Streaming-Tipp: »Sanditon«
Rose Williams und Tom Parker in »Sanditon« (Serie, 2019). © Red Planet Pictures
Wer glaubt, dass Jane Austens überschaubares Romanwerk filmisch längst durchgearbeitet ist, lernt mit dieser Serie eine neue Facette von Austens Welt kennen. »Sanditon« ist ein unvollendetes Romanfragment in elf Kapiteln, an dem die Autorin in den letzten Monaten vor ihrem Tod im Jahre 1817 schrieb. Ausgehend von einem klassischen Austen-Muster und angesiedelt in gewohnt gediegener Period-Drama-Kulisse, wurde der Stoff im Stil unbeschwerter Fanfiction zu einer achtteiligen Serie ausgesponnen. Man kann sich nun fragen, ob Austen angesichts dieser weit dynamischeren und von den Sensibilitäten des jetzigen Jahrhunderts geprägten Weitererzählung im Grabe rotieren mag. Die Autorin selbst indes lieferte mit dem ungewohnten Schauplatz, einem Küstenort, der sich zu einem aufstrebenden Seebad à la Brighton entwickeln soll, eine Vorlage, die so anregend ist wie Nordseeluft. Sogar eine Figur, die man auf den ersten Blick als Hinzudichtung einordnet – die junge Mulattin Georgiana, die mit offenem Rassismus traktiert wird – , ist eine Idee von Austen. Im Zentrum steht aber wie gehabt mit Charlotte Heyward eine beherzte junge Dame ländlich-behüteter Herkunft. Aufgrund eines Zufalls – ein Kutschenunfall – wird sie von Mr. Parker und seiner Familie dazu eingeladen, den Sommer in Sanditon zu verbringen. Parker, ein temperamentvoller Bauunternehmer, will das Dorf in eine noble Destination für betuchte Londoner verwandeln.

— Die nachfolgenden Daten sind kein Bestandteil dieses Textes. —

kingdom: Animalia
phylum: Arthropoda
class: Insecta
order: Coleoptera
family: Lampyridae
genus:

In der Serie wird Austens Dauerthema der ökonomischen Absicherung von Frauen via Heirat durch einen unerwartet genauen Blick auf die Erzeugung des zu vererbenden bzw. zu erheiratenden Vermögens erweitert. Da ist einerseits Lady Denham, die, eine weibliche Dagobert-Duck-Version, auf dem Vermögen zweier dahingeschiedener Gatten sitzt. Die launische Investorin, von Parker und potenziellen Erben belagert, macht aus ihrem Herzen keine Mördergrube. Parker, den man heutzutage einen »Developer« nennen würde und der zwischen visionären Plänen und drohender Pleite schwankt, ist andererseits eine Hommage an wagemutiges Unternehmertum. In seiner Umtriebigkeit zieht er nicht nur währschafte Handwerker in seinen Bann. Für die PR spannt er Bruder Sidney, der Londoner Müßiggänger nach Sanditon locken soll, ein. Und die aufgeweckte Charlotte macht sich als Parkers Assistentin nützlich.
Es entbehrt nicht der Ironie, dass das Drehbuch von gutmütigem Spott über hypochondrische Kurgäste durchzogen ist, wo doch Jane Austen selbst im Alter von 41 mutmaßlich an arsenhaltigen Arzneien starb. Regisseur Andrew Davies, in vielen Austen-Serien geeicht, malt auf burleske Weise die Anfänge des Bädertourismus und die Botschaft gesundheitlicher Ertüchtigung mittels Baden im Meer und, shocking!, heißer Duschen aus. Ökonomischer Aufbruch und belebendes Salzwasser gehen mit einer Lockerung der Sitten einher, selbst wenn sich Damen nur in Badewägen und in Stoffungetüme gekleidet in die Wellen begeben dürfen. Davies, der in der Serie »Stolz und Vorurteil« Colin Firth in einem ikonischen Moment aus dem Waldteich steigen ließ, sext auch diese Austen-Verfilmung auf: meist augenzwinkernd, gelegentlich überraschend plump, etwa bei einem inzestuösen Stiefgeschwisterpaar.
Der größte Malus ist leider Charlotte, die nur noch ein schwaches Echo elektrisierender Austen-Heldinnen wie etwa Gwyneth Paltrow als Emma darstellt. Allerdings wurde die Figur – die niedliche Rose Williams – bereits von Austen seltsam konturlos angelegt. Charlotte ist zwar emanzipiert, dient aber vorrangig der Verknüpfung interessanterer Charaktere und deren Intrigen. Auch Charlottes Favorit unter ihren potenziellen Heiratskandidaten ist ein lahmes Déjà-vu. So unterhaltsam die Serie durch ihre hübsch veranschaulichte Seebadthematik ist, so spielt sie doch, gemessen am Maßstab anderer Austen-Adaptionen, in der kunstloseren zweiten Liga.